Realistically, French and German banks will never manage this, and even if they could or wanted to, they don't need to wait that long, as they only need to cut their exposure enough so that they can remain capitalised when we default. Also recall that this is total exposure to the country, and although it makes sense to dump Greek banks alongside Greek bonds, it probably doesn't make sense to dump all Greek assets altogether.

But this is the general direction of travel.The query in question can be replicated by trying this link.

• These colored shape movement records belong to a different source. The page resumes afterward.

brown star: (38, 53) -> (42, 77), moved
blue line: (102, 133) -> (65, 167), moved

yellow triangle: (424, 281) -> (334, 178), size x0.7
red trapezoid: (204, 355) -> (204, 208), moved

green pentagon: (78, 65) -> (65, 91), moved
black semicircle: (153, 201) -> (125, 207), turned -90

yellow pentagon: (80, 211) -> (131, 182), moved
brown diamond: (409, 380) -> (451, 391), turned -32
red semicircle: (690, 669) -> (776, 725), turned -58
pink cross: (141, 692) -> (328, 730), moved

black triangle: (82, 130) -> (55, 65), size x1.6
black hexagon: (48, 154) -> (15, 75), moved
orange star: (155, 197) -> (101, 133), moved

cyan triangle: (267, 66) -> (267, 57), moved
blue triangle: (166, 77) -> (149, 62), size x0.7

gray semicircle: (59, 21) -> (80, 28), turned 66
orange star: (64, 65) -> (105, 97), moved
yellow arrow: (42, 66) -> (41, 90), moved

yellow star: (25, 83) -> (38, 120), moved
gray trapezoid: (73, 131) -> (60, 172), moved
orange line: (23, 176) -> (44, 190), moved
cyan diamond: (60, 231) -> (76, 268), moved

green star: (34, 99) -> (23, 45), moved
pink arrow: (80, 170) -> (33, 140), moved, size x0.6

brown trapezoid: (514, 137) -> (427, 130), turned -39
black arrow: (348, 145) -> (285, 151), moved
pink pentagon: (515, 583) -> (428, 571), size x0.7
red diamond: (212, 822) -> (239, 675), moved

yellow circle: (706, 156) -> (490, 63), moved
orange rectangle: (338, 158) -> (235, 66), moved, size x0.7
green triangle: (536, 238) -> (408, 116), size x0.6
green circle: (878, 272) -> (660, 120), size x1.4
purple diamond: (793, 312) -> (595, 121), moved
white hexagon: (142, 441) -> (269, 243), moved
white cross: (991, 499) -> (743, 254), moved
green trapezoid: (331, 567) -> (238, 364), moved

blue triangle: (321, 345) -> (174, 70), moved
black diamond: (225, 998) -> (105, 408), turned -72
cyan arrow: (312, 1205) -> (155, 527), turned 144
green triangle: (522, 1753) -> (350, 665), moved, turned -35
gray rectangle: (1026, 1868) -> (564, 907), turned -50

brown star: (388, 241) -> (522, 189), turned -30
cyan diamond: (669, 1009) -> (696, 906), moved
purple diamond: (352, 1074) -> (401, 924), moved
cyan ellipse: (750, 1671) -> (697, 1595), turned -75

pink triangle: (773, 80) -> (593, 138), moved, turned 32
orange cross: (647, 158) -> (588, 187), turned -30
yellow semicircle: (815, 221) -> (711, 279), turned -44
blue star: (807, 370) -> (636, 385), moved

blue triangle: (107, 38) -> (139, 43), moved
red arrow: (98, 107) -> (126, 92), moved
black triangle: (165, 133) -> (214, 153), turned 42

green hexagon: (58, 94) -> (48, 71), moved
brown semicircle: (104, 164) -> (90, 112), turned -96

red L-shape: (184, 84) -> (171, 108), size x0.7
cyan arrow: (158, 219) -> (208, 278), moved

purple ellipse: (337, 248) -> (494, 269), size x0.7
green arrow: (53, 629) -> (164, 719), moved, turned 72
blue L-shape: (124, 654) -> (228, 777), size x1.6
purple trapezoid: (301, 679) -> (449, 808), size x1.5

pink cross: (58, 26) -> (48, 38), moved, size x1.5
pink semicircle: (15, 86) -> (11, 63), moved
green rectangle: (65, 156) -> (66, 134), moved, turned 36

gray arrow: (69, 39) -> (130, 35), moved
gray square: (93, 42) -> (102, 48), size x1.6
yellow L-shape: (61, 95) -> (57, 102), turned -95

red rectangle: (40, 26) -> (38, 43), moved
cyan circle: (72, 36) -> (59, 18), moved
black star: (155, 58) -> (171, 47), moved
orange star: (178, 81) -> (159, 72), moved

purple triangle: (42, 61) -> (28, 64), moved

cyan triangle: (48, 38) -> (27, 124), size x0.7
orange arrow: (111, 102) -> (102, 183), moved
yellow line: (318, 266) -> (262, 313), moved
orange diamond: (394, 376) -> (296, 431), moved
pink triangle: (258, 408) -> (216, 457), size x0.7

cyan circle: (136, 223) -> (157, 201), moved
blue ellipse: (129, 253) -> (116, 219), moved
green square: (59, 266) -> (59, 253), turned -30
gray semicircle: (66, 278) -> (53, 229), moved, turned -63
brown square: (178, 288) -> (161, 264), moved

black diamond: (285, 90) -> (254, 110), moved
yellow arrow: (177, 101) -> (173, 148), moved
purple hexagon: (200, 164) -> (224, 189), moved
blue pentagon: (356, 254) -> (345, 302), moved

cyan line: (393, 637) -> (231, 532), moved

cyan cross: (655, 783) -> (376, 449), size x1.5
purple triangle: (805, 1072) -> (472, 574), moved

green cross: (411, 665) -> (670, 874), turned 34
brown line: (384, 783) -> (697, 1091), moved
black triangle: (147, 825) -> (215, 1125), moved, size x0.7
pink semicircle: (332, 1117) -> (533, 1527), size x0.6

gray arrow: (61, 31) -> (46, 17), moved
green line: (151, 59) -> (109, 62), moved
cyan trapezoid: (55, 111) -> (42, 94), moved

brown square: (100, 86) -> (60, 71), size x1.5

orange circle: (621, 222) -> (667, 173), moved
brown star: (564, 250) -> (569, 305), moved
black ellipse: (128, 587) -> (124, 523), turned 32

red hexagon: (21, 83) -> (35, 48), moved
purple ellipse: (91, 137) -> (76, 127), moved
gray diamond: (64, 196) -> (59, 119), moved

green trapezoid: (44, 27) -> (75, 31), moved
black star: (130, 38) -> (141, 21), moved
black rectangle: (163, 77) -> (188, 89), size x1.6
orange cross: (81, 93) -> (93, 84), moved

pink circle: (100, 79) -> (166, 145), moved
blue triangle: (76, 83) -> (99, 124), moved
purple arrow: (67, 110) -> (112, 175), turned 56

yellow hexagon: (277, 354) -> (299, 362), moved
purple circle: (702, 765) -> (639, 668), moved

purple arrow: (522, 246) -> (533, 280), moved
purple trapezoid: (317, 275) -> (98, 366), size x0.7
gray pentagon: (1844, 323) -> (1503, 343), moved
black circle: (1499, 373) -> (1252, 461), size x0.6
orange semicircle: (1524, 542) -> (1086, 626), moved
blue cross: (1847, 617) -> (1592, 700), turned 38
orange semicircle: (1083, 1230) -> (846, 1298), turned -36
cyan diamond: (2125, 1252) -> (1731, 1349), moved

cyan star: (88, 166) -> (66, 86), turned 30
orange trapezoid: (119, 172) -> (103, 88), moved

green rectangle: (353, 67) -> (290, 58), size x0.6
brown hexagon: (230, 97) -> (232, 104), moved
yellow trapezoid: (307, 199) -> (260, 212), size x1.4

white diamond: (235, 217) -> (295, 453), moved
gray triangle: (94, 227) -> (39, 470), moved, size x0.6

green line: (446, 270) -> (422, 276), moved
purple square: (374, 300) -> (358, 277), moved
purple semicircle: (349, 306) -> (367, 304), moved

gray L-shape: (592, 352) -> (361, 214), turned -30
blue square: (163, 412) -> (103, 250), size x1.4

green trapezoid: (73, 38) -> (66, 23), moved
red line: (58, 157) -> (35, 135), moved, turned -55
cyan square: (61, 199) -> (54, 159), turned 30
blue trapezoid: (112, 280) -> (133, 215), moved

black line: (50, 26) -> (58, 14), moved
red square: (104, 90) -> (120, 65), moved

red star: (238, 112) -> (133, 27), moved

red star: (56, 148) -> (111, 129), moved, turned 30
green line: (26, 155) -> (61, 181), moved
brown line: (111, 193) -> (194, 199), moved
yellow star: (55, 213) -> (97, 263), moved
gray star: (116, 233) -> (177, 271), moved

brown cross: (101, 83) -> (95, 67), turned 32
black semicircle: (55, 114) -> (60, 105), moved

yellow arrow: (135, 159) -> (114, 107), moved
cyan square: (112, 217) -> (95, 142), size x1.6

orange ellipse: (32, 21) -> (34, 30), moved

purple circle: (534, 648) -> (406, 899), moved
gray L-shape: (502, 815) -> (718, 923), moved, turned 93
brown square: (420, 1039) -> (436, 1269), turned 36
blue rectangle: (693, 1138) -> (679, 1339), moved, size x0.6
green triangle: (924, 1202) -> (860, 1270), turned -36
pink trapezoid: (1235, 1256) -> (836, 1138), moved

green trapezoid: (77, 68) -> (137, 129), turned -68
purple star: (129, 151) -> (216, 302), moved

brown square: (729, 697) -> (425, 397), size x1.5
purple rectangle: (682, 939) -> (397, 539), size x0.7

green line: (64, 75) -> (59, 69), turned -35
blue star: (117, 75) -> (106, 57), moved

More to come, as I've still got data to crunch. For now the verdict is that we're more likely to be pushed than to jump unless we can come up with a real show-stopper. Somehow I doubt we will.

PART 3: GOING APESHIT

There is of course a third clock ticking away. Every quarter I watch the labour market statistics for clues of rising stress. My favourite index is of course the share of the unemployed that turned down job offers in the last quarter; the rationale is that once the fat has gone out of the land and people are forced to take whatever crappy job comes along or drop out of the labour force altogether the result is very angry people in the workplace or on the streets. Regular readers should not need any reminder but the graph as of Q1 2011 is as follows:


A naive extrapolation suggests that we will run out of unemployed people turning down  job offers by Q4 2013. This suggests to me that the apeshit scenario is approaching us faster even than the being pushed scenario. Everyone buckle up.

1 comment:

  1. All of these projections will of course prove totally wrong in case the Greek economy starts showing some (even tiny) growth. With Greeks suddenly discovering exports (I saw some retsina the other day at Tesco's) and the perception growing that greece will be "cheap for holidays" this year, some growth morcels might be in the horizon.